Traceback (most recent call last):
  File "C:\Program Files\JetBrains\PyCharm 2018.1\helpers\pydev\pydevd.py", line 1664, in <module>
    main()
  File "C:\Program Files\JetBrains\PyCharm 2018.1\helpers\pydev\pydevd.py", line 1658, in main
    globals = debugger.run(setup['file'], None, None, is_module)
  File "C:\Program Files\JetBrains\PyCharm 2018.1\helpers\pydev\pydevd.py", line 1068, in run
    pydev_imports.execfile(file, globals, locals)  # execute the script
  File "C:\Program Files\JetBrains\PyCharm 2018.1\helpers\pydev\_pydev_imps\_pydev_execfile.py", line 18, in execfile
    exec(compile(contents+"\n", file, 'exec'), glob, loc)
  File "C:/Users/smora/PycharmProjects/o2p/flighttest.py", line 45, in <module>
    client.authenticate(HttpDremioClientAuthHandler(username, password))
  File "pyarrow\_flight.pyx", line 660, in pyarrow._flight.FlightClient.authenticate
  File "pyarrow\error.pxi", line 87, in pyarrow.lib.check_status
pyarrow.lib.ArrowIOError: gRPC failed with error code 16 and message: 

on linux

Traceback (most recent call last):
  File "./flighttest.py", line 47, in <module>
    client.authenticate(HttpDremioClientAuthHandler(username, password))
  File "pyarrow/_flight.pyx", line 944, in pyarrow._flight.FlightClient.authenticate
  File "pyarrow/_flight.pyx", line 68, in pyarrow._flight.check_flight_status
pyarrow._flight.FlightUnavailableError: gRPC returned unavailable error, with message: Connect Failed

Hey @smora it looks like an authentication problem. How are you authenticating?

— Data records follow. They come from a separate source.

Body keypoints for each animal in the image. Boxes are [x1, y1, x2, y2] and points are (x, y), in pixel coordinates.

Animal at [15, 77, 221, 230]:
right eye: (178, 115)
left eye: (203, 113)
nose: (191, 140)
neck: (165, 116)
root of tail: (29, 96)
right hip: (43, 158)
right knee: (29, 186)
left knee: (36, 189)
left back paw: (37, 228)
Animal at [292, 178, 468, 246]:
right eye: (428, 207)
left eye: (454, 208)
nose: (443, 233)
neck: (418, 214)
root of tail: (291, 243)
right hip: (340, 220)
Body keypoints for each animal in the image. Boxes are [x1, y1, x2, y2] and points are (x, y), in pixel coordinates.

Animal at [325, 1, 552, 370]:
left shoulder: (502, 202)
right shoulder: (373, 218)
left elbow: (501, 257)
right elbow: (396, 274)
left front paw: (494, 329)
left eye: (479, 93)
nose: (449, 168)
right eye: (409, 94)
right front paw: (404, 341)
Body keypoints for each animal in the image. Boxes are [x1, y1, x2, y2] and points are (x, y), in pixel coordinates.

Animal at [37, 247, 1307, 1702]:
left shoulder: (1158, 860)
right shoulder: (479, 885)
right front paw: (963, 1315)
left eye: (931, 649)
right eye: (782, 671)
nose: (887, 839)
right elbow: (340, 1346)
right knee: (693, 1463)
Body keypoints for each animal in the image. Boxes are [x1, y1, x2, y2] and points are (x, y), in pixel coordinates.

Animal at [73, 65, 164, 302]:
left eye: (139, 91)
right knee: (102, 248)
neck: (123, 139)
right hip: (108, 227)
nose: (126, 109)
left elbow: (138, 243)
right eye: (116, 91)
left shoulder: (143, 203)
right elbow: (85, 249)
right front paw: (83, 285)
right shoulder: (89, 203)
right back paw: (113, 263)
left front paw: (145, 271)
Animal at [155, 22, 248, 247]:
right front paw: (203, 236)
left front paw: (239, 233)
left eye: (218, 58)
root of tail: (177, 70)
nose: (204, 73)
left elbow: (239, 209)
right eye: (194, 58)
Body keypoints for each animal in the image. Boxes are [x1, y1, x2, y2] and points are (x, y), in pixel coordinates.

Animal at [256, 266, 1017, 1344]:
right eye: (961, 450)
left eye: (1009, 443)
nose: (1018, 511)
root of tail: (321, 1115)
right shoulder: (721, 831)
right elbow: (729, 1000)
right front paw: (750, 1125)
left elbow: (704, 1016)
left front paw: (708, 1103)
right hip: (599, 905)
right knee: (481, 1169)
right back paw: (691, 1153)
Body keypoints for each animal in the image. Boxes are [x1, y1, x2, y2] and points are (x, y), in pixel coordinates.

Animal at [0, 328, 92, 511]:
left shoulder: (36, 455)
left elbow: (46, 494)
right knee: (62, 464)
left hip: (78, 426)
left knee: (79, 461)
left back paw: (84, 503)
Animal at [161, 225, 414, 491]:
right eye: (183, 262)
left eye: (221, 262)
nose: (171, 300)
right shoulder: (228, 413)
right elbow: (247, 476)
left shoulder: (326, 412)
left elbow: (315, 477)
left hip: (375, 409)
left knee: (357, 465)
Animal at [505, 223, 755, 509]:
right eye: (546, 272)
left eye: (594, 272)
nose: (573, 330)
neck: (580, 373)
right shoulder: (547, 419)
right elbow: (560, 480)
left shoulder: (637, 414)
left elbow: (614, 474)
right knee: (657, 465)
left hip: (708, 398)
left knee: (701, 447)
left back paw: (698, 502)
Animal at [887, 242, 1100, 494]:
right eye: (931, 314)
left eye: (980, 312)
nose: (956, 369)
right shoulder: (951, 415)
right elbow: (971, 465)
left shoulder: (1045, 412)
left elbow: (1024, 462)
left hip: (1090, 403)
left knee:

I recommend using the python client https://github.com/rymurr/dremio_client:

from dremio_client.flight import query
query(sql, hostname=hostname, port=port, username=username, password=password)

yes @rymurr
Thank you for looking into it, i did use the class provided by you in dremio_client, connection fails but can’t get any more error details other than “error code 16”

log from k8 ingress:

[28/Oct/2019:15:55:44 +0000]TCP2001304490.073

code:

from pyarrow import flight
import pyarrow as pa
import base64
from pyarrow.flight import ClientAuthHandler
from pyarrow.compat import tobytes

class HttpDremioClientAuthHandler(ClientAuthHandler):

    def __init__(self, username, password):
        ClientAuthHandler.__init__(self)
        self.username = tobytes(username)
        self.password = tobytes(password)
        self.token = None

    def authenticate(self, outgoing, incoming):
        outgoing.write(base64.b64encode(self.username + b':' + self.password))
        self.token = incoming.read()
        print(self.token)

    def get_token(self):
        return self.token

username = 'user'
password = 'pwd
sql = '''select * from sysobj.options'''
hostname = 'host'
port = 47470

client = flight.FlightClient.connect('grpc+tcp://<hostname>:47470')
client.authenticate(HttpDremioClientAuthHandler(username, password))
info = client.get_flight_info(flight.FlightDescriptor.for_command(sql))
reader = client.do_get(info.endpoints[0].ticket)
batches = []
while True:
    try:
        batch, metadata = reader.read_chunk()
        batches.append(batch)
    except StopIteration:
        break
data = pa.Table.from_batches(batches)
df = data.to_pandas()

using dremio_client library:

from dremio_client.flight import query
output = query(sql =sql, hostname=hostname, port=port, username=username, password=password)
print(output)

I am using dremio_client, but get this error:
ArrowException: Unknown error: gRPC returned unknown error, with message: Stream removed

I have no idea how to further debug this.